Mitigation strategies for anti-D alloimmunization by platelet transfusion in haematopoietic stem cell transplant patients: a survey of NCCN((R)) centres
Vox sanguinis. 2020
BACKGROUND AND OBJECTIVES D-negative patients are at risk of developing an alloantibody to D (anti-D) if exposed to D during transfusion. The presence of anti-D can lead to haemolytic transfusion reactions and haemolytic disease of the newborn. Anti-D alloimmunization can also complicate allogeneic haematopoietic stem cell transplantation (HSCT) with haemolysis and increased transfusion requirements. The goal of this study was to determine whether cancer centres have transfusion practices intended to prevent anti-D alloimmunization with special attention in patients considered for HSCT. METHODS AND MATERIALS To understand transfusion practices regarding D-positive platelets in D-negative patients with large transfusion needs, we surveyed the 28 cancer centres that are members of the National Comprehensive Cancer Network((R)) (NCCN((R)) ).
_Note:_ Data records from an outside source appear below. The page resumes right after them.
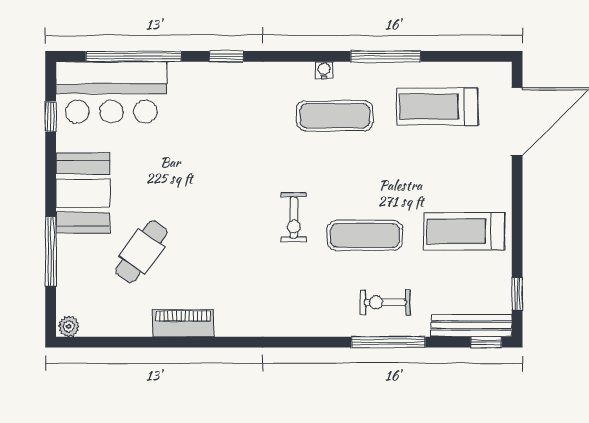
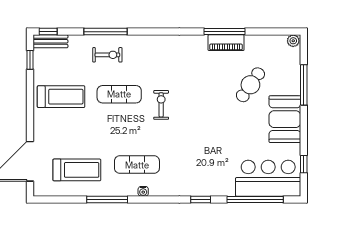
bench: (471, 326) -> (50, 41), width x0.73
window: (186, 342) -> (225, 32), added

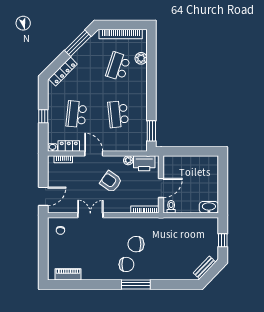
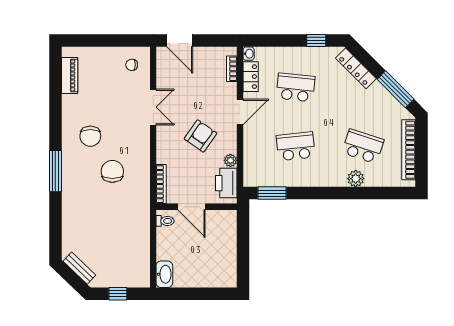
plant: (141, 58) -> (356, 179), moved
window: (43, 116) -> (316, 41), moved
chair: (126, 264) -> (90, 136), moved

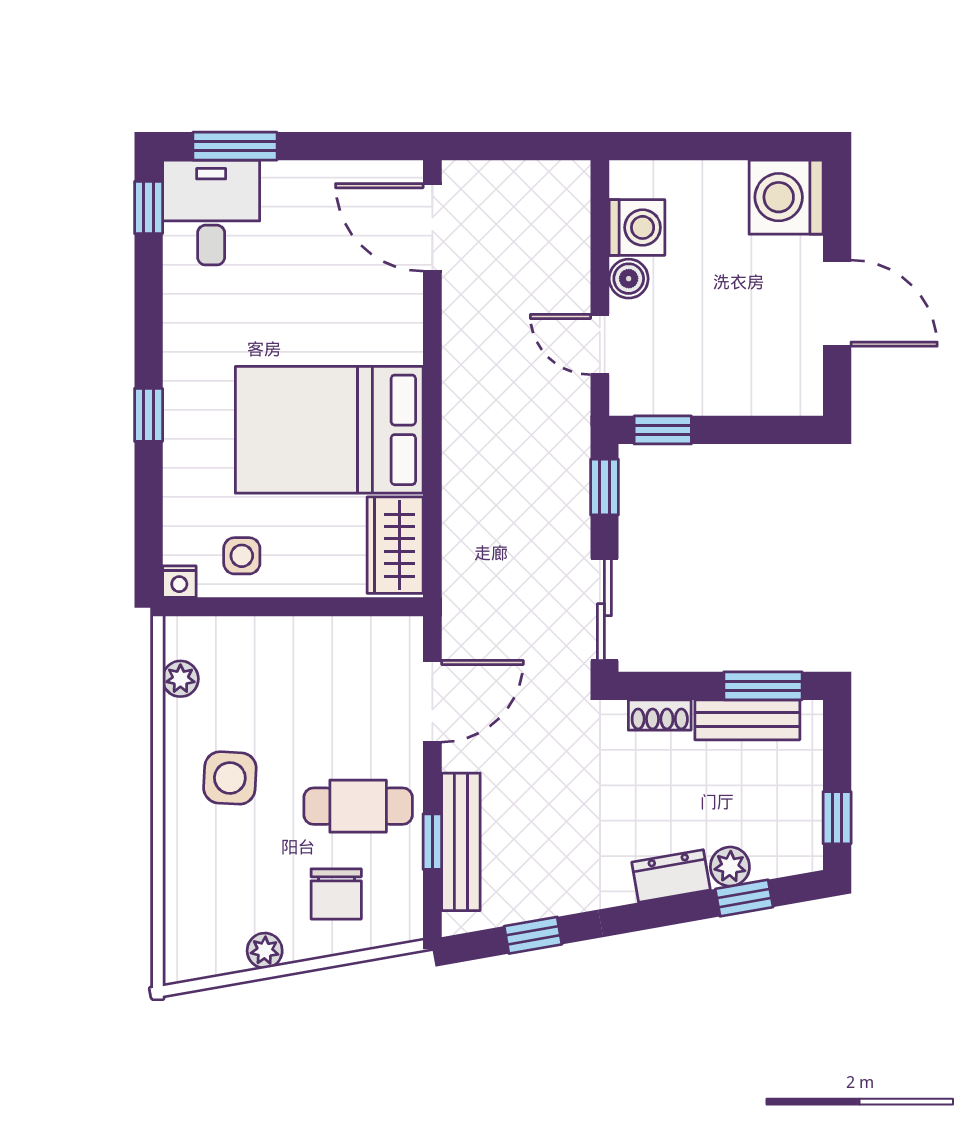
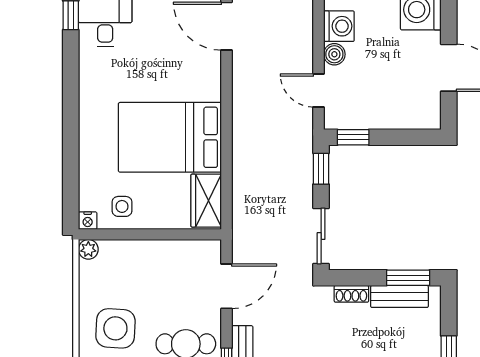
window: (149, 415) -> (71, 129), removed
plant: (180, 679) -> (88, 249), moved
side table: (230, 778) -> (115, 328), width x1.37, depth x1.37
RESULTS Nineteen centres responded (68%). Most centres (79%) avoid transfusing D-positive platelets to RhD-negative patients when possible. Four centres (21%) avoid D-positive platelets only in D-negative women of childbearing age. If a D-negative patient receives a D-positive platelet transfusion, 53% of centres would consider treating with Rh immune globulin (RhIg) to prevent alloimmunization in women of childbearing age. Only one centre also gives RhIg to all D-negative patients who are HSCT candidates including adult men and women of no childbearing age. CONCLUSION There is wide variation in platelet transfusion practices for supporting D-negative patients. The majority of centres do not have D-positive platelet transfusion policies focused on preventing anti-D alloimmunization specifically in patients undergoing HSCT. Multicentre, longitudinal studies are needed to understand the clinical implications of anti-D alloimmunization in HSCT patients.